Ramón Sonceda cerró su paraguas y lo agitó con brusquedad en el aire para desprender las gotas de lluvia que empapaban la tela. Había bajado hasta la casa de los Arriaza y traía los zapatos también mojados y llenos de tierra que fue soltando al restregarlos concienzudamente en una gran alfombrilla metálica que Ana María mandaba colocar al pie del porche siempre que empeoraba el tiempo. Los dos ejercicios combinados, el de agitar el paraguas y el del combate con la alfombrilla, daban un aire más bien bufo a su figura, que, si ya era de por sí rechoncha, el capote impermeable con el que se cubría acentuaba hasta lo grotesco. Por fin, dejó el paraguas arrimado a la pared del porche y colgó el capote del respaldo de una silla; volvió a zapatear, esta vez contra el suelo y, dejando atrás los dos hilos de agua que corrían desde ambos protectores para juntarse ante el escalón de entrada y precipitarse sobre la alfombrilla, se adentró en la casa con paso decidido.

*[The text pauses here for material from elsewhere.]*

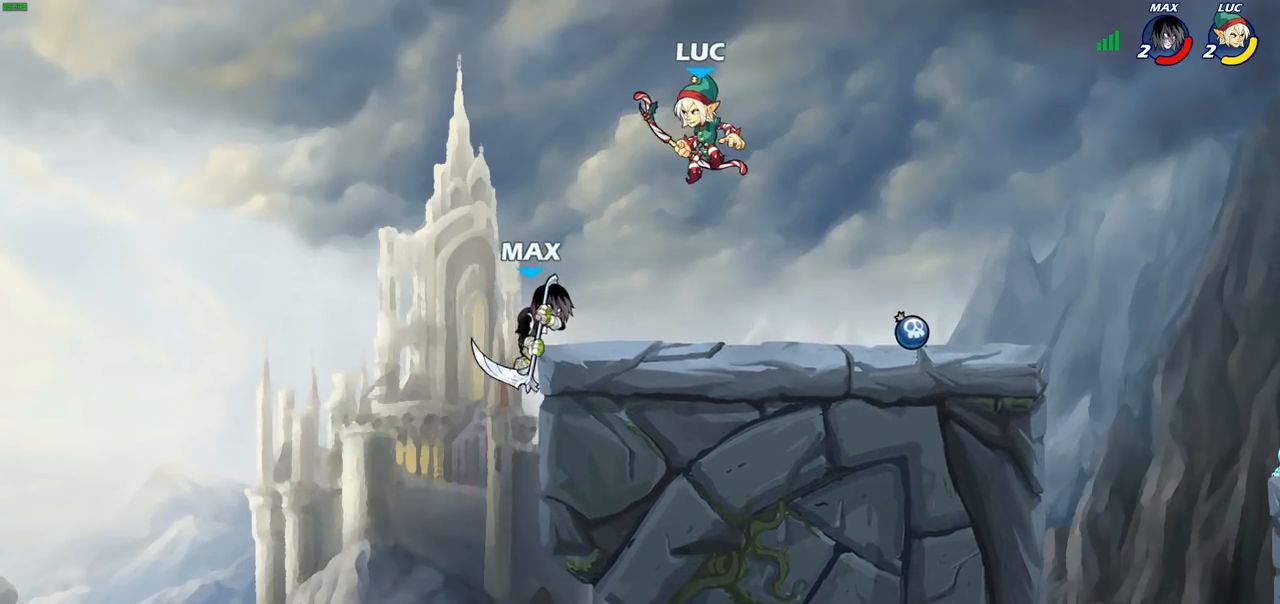
{"buttons": [], "left_stick": "center", "right_stick": "center", "events": [[33, "SQUARE", "down"], [83, "left_stick", "center"], [117, "SQUARE", "up"]]}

Fernando Arriaza, con una bata de viyella a rayas verticales marrones y verdes anudada sobre el pijama, le aguardaba en pie, junto a la mesa donde estaba servido un abundante desayuno, con una taza de café en una mano y el platillo en la otra; de esta guisa, le observaba con simpatía, como si hubiera estado siguiendo sin perder detalle la ajetreada entrada de su vecino. Al llegar éste hasta el comedor, juntó taza y platillo y con la mano libre le palmeó la espalda afectuosamente a la vez que lo invitaba a sentarse con él. Eran las diez de la mañana y el contraste entre el estado físico y anímico de uno y otro resultaba evidente. Nada más sentarse, Ramón Sonceda aceptó una taza de café solo y sacó un puro de su petaca para ponerse a fumar.
—Epicur del número uno —dijo agitándolo ante los ojos de Fernando, que sonrió con benevolencia—. Salen extraordinarios —se detuvo, pareció meditar y luego dijo—: Pues está el día como para acercarse a Santander a ver qué les ha llegado esta semana, mira lo que te digo.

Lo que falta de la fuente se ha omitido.